9 Mini cookbook: plugging a 1.6 B Engram into a 3 B MoE in four steps

「Core question:」 “I have one RTX 4090 and 100 B tokens—can I feel the magic?”

「One-sentence answer:」 Yes—shrink embedding dim to 512, insert modules at layers 2 and 6, follow the learning-rate recipe, and you should see ~0.04 loss drop within 20 B tokens.

Step-by-step

「Vocabulary projection」

def canon_id(tok_id):
    return nfkc_lower_map.get(tok_id, tok_id)

「Build 2 hash tables」 (prime sizes ~2 M slots each)

「Insert after layer-norm, before dropout」

mem = engram_lookup(seq, layer_id=2)
gate = sigmoid(rmsnorm(hidden) @ mem.T)
hidden = hidden + silu(conv1d(gate * mem))

「Optimizer」
- Backbone: your usual Muon/AdamW
- Engram embed: Adam, lr = 5×backbone, wd = 0

「Author’s reflection」
My first attempt put the table at layer 10 because “deeper is better”—loss barely moved. Moving it to layer 2 gave an instant 0.003 drop. Lesson: off-load early, not wherever.

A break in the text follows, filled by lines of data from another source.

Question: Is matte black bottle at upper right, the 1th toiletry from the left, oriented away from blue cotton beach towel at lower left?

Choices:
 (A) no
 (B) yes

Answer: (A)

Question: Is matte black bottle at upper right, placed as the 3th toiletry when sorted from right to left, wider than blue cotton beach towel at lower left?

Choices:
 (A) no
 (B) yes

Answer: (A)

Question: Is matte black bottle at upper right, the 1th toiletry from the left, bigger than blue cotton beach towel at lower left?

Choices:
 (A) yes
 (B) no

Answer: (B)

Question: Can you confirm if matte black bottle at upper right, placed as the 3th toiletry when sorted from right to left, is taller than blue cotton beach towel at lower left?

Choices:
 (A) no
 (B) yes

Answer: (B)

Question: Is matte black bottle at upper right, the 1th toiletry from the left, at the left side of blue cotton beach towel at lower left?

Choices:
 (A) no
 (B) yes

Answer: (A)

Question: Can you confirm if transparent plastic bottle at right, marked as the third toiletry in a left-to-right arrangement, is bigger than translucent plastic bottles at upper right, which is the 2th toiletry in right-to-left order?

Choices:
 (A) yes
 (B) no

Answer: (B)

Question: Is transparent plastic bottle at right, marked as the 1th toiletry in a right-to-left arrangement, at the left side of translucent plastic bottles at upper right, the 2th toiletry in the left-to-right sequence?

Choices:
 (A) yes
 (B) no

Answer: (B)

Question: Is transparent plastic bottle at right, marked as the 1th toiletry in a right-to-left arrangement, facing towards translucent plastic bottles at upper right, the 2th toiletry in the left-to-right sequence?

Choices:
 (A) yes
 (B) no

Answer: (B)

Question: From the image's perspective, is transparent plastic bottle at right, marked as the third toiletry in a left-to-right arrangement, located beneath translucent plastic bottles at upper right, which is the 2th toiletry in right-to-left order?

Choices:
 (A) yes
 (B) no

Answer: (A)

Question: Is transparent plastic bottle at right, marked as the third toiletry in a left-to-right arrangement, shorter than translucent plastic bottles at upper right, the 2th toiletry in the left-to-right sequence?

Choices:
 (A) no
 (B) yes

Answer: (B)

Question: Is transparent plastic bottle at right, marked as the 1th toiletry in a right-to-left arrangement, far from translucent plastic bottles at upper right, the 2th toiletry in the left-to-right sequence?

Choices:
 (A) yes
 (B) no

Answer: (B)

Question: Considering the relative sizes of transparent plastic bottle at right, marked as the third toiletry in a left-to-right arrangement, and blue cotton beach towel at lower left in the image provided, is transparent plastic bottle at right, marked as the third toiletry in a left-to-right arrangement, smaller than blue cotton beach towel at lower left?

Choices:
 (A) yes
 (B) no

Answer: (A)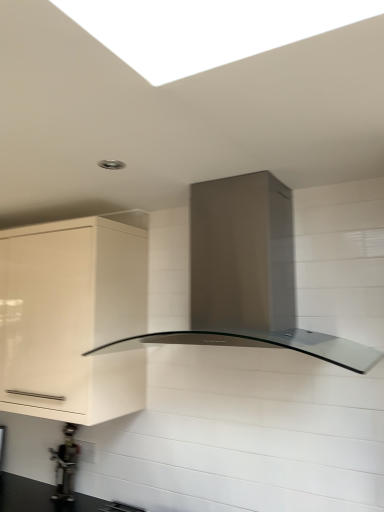
Question: Is metallic gray water heater at lower left taller than white glossy cabinet at left?

Choices:
 (A) no
 (B) yes

Answer: (A)

Question: Could you tell me if metallic gray water heater at lower left is facing white glossy cabinet at left?

Choices:
 (A) no
 (B) yes

Answer: (A)

Question: Is metallic gray water heater at lower left wider than white glossy cabinet at left?

Choices:
 (A) yes
 (B) no

Answer: (B)

Question: From the image's perspective, is metallic gray water heater at lower left below white glossy cabinet at left?

Choices:
 (A) yes
 (B) no

Answer: (A)

Question: Can you confirm if metallic gray water heater at lower left is positioned to the left of white glossy cabinet at left?

Choices:
 (A) yes
 (B) no

Answer: (B)

Question: Can you confirm if metallic gray water heater at lower left is shorter than white glossy cabinet at left?

Choices:
 (A) yes
 (B) no

Answer: (A)

Question: Is white glossy cabinet at left to the left of satin metallic range hood at center from the viewer's perspective?

Choices:
 (A) no
 (B) yes

Answer: (B)

Question: Is satin metallic range hood at center inside white glossy cabinet at left?

Choices:
 (A) no
 (B) yes

Answer: (A)

Question: Can you confirm if white glossy cabinet at left is thinner than satin metallic range hood at center?

Choices:
 (A) no
 (B) yes

Answer: (B)

Question: Does white glossy cabinet at left turn towards satin metallic range hood at center?

Choices:
 (A) no
 (B) yes

Answer: (A)

Question: From the image's perspective, is white glossy cabinet at left over satin metallic range hood at center?

Choices:
 (A) yes
 (B) no

Answer: (B)

Question: Is there a large distance between white glossy cabinet at left and satin metallic range hood at center?

Choices:
 (A) no
 (B) yes

Answer: (A)

Question: Is satin metallic range hood at center to the right of white glossy cabinet at left from the viewer's perspective?

Choices:
 (A) no
 (B) yes

Answer: (B)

10 Action checklist / implementation cheat-sheet

[ ] Compress tokeniser (canonical lower-case + NFKC)
[ ] Pick two early layers (≥layer 2, ≤layer 6)
[ ] Hash heads = 8, prime table size ≈ 2–3 M each
[ ] Dim = hidden_size/2 for first test
[ ] Gate with RMSNorm-dot-sigmoid
[ ] Conv1d kernel=4, dilation=max-n-gram
[ ] Embedding optimizer: Adam, lr ×5, wd=0
[ ] Host-offload table, enable prefetch overlap
[ ] Cache top-5 % hot rows in GPU memory
[ ] Evaluate on factual QA and long-context needle—expect +3–12 pt gains

One-page overview

Engram adds a deterministic N-gram lookup table beside MoE experts. It costs no extra FLOPs, frees early layers from memorising static facts, and effectively deepens the network. Under strict iso-parameter iso-FLOP training, the 27 B variant beats pure MoE on MMLU (+3.0), BBH (+5.0), HumanEval (+3.0) and 32 k-needle (+12.8) while running inference with <3 % latency penalty when the 100 B table lives in host memory. The optimal split is ~75 % experts / 25 % memory. Tokeniser compression, context gating and early-layer insertion are the critical design choices. A 1.6 B table already improves a 3 B MoE; code and long-context tasks benefit most.

FAQ

「Q1. Does Engram replace the embedding layer?」
No. Input and output embeddings stay unchanged; Engram is an additive memory branch.

「Q2. Will hash collisions inject wrong facts?」
Multi-head hashing + context gating keeps effective collision rate <0.1 % and suppresses mismatched memories.

「Q3. Can I retrofit an already trained MoE?」
Yes—freeze the backbone for a few hundred steps while the new table warms up, then continue normal training.

「Q4. How large must the table be to see a gain?」
1.6 B parameters (≈ 2 M slots × 8 heads × 128 dim) is enough for a 3 B backbone; scaling continues linearly to at least 100 B.

「Q5. Does host off-loading hurt throughput?」
Measured penalty is <3 % on H800; with a two-level cache (GPU + host) it drops below 1 %.

「Q6. Is the module language-specific?」
The published experiments use Chinese and English; the hash works on byte sequences, so no language assumption is hard-coded.

「Q7. What if my model is not MoE?」
Engram is architecture-agnostic; replace the MoE feed-forward with a dense FFN and keep the same insertion protocol.

「Q8. Which ablation hurts the most?」
Removing tokeniser compression or context gating each costs ~0.005 loss; removing both wipes out half the benefit.